■ 取り組む課題:
1: 薬局についての文章に照らして、次の記述(a)〜(c)がそれぞれ内容と合っているかを「はい」か「いいえ」で答え、判断の根拠となる本文の語句をそのまま引用してください。(a) 薬局は薬を渡すだけの場所だと述べている。(b) 患者は処方箋を持って行った薬局でも、診察時と同じマインドを保っているとされている。(c) 待合で病気の情報が得られれば、患者が薬局で過ごす時間は自らの疾病や治療について知る時間に変わるとされている。
2: 薬局についての文章から、「場所」という語で終わり、薬局を言い表している表現を、前の修飾部分も含めてすべて書き出してください。
3: 薬局についての文章を、最後の文の後から書き進めてください。

■ 抜粋テキスト:
薬剤師が健康を提供する人、苦痛からの解放をサポートしてくれる人であれば、薬局も、薬を渡すだけの場所ではなく、健康を提供する場所、健康に関する問題点を解決してくれる場所ということになります。そしてこのことは、冒頭申し上げた「健康ナビステーション」という概念そのものになるのではないでしょうか?
毎日、家事に仕事に忙しい患者さんは、医師の診察を受けますが、その際には、やはり自分の健康状態や病気の治療経過について向きあう時間となります。その診察のあと、処方箋を持って行った薬局でも、同じマインドが保たれているわけです。
そんな薬局の待合で、もし、自分の病気に関する最新の、また、詳しい情報が得られれば、患者さんが薬局で過ごす時間は、単に薬を待つだけの時間ではなく、自分の疾病や治療について、患者さん自らが知る時間へと変わります。

■ 利用可能なデータ:
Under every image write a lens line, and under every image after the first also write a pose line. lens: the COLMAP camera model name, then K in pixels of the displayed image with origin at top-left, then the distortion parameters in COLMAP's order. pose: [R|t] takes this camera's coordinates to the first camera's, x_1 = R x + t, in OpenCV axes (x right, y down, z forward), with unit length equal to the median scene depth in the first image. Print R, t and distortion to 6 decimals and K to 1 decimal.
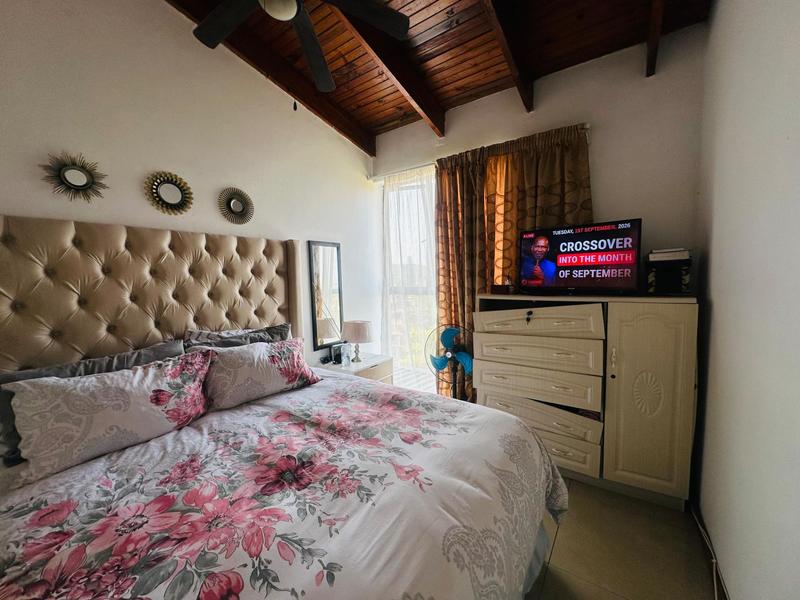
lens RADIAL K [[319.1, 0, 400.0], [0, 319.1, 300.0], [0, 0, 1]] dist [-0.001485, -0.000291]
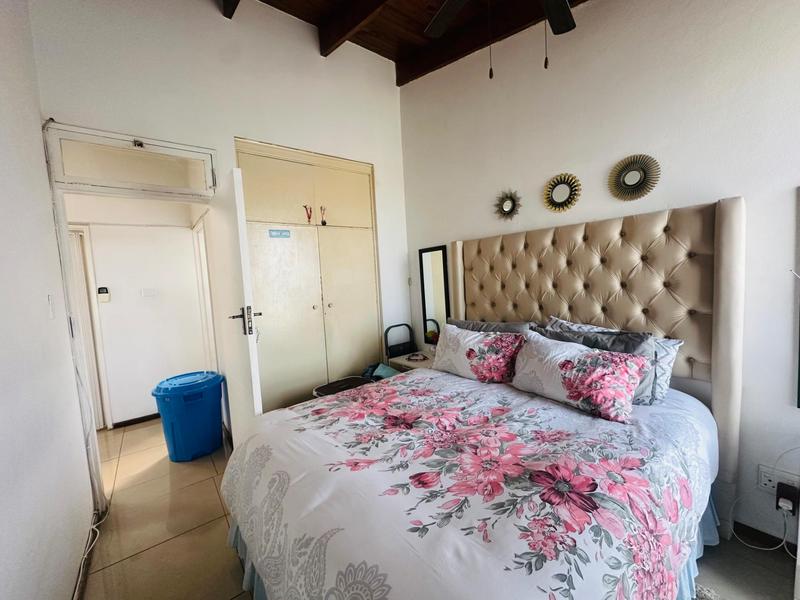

■ 解答一覧:
1:
(a) いいえ。「薬局も、薬を渡すだけの場所ではなく、健康を提供する場所」
(b) はい。「処方箋を持って行った薬局でも、同じマインドが保たれているわけです」
(c) はい。「単に薬を待つだけの時間ではなく、自分の疾病や治療について、患者さん自らが知る時間へと変わります」

2:
・薬を渡すだけの場所
・健康を提供する場所
・健康に関する問題点を解決してくれる場所

3:
そもそも、診察でも、服薬指導でも、少なからず慌ただしい時間の中で行われます。患者さんが聞くべきことが聞きづらかったり、私たち医師や薬剤師も言うべきことを十分に説明できなかったりということは、決して少なくありません。
そんなときに、医療機関もさることながら、薬局での【待ち時間】を【知る時間】に変えることには、大きな意味があるのではないでしょうか?

待合室を【知る時間】に変えるには?

情報を提供するのに、文章より画像、画像より動画の方が、やはりわかりやすいと思います。待合室にテレビを置くことは昔からされていましたが、それは、言ってみれば小さな窓を設置するようなもので、風景を見るように患者さん達はぼんやりとそれを眺め、ただ、時間が過ぎるのを待っていることが多いのです。
そんなテレビの画面に、もし、自分や家族が悩んでいる健康や医療に関わるテーマについて情報が流れてくれば、患者さんにとって、待合室での時間は単に待つ時間ではなくなり、健康に関する情報を得られる貴重な時間へと変貌します。
薬局での時間の流れが変われば、調剤室の時間の流れも変わり、調剤業務のクォリティを保つことにもつながり、薬物治療の適正化にもきっと良い影響を及ぼしていくはずです。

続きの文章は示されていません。